PersonalProfileDocument Parsing

Earlier today, on the OpenID mailing list, I was asked to supply Perl code to look for PPDs in FOAF docs and return some basic props on the user who owned the FOAF file. My Perl skills have long since fallen by the wayside, but I was able to put together something in Python which seems to me to work pretty good.

ppd.py is a FOAF parser using xml.dom.minidom to look for a PPD, and parse out a couple basic forms of the Personal Profile Document, for cases in which you can’t bring a full RDF parser to bear on the situation. (I know that the question of when this arises has been argued a million times, but an RDF parser is an extra dependency that some projects simply have no interest in bringing on.)

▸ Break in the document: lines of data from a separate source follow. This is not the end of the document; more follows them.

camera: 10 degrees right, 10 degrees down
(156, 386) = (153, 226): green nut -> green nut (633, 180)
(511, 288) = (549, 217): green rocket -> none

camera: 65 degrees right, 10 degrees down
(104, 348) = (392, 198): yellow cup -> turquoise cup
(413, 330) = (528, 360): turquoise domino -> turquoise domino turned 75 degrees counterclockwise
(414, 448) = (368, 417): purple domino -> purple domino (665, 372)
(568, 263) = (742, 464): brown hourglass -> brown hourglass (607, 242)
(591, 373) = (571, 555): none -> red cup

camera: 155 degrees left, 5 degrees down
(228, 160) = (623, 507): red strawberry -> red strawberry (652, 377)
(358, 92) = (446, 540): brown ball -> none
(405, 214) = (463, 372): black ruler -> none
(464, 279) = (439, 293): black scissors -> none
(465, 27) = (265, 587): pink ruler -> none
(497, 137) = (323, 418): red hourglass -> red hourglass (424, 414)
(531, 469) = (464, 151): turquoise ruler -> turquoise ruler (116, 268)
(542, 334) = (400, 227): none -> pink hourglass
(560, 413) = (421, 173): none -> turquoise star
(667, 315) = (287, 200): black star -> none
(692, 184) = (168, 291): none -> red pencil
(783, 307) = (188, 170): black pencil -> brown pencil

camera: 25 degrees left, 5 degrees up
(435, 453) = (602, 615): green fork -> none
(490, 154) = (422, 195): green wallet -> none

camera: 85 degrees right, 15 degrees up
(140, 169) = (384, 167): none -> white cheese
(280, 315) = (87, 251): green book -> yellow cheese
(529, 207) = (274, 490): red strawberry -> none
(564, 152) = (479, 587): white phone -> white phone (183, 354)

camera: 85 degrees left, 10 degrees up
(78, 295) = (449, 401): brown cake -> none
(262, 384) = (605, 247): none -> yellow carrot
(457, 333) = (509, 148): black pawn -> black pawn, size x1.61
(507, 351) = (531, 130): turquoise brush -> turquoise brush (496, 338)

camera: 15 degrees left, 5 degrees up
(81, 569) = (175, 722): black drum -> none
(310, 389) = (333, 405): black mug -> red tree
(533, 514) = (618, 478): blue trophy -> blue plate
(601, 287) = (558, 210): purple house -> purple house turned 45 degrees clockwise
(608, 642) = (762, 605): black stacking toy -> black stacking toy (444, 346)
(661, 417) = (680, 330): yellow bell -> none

This parses two basic forms of PPD: one in which the foaf:maker is identified by an rdf:nodeID=”nodename”, or one in which the foaf:maker is identified as an rdf:resource=”#nodename” coupled with a rdf:ID=”nodename”.

This hasn’t been fully tested: it was mostly done as a quick proof of concept that people could expand on. I’ve tested it on the nodeID case, and tested that if it can’t find an appropriate PPD, it falls back (against LiveJournal files). I’m not sure how python-esque my code is, but it does seem to work, which was my primary concern.

As usual, this code is designed to be used at the command line as “python ppd.py http://crschmidt.net/foaf.rdf”, or imported as a module, after which you can run ppd.get_person(“http://crschmidt.net/foaf.rdf”).

Thoughts on the method? Will this work with a sufficiently constrained FOAF doc?

One Response to “PersonalProfileDocument Parsing”

  1. Darren Chamberlain Says:

    In a FOAF doc without a PersonalProfileDocument element, like the one I’m testing with, ppd.py has a problem:


    Traceback (most recent call last):
    File "ppd.py.orig", line 70, in ?
    print get_person(sys.argv[1])
    File "ppd.py.orig", line 49, in get_person
    if not target:
    UnboundLocalError: local variable 'target' referenced before assignment

    This can be fixed by moving the target = None line from line 30 to line 20 and reindenting it suitably (I’d paste the diff but the formatting would be wrong).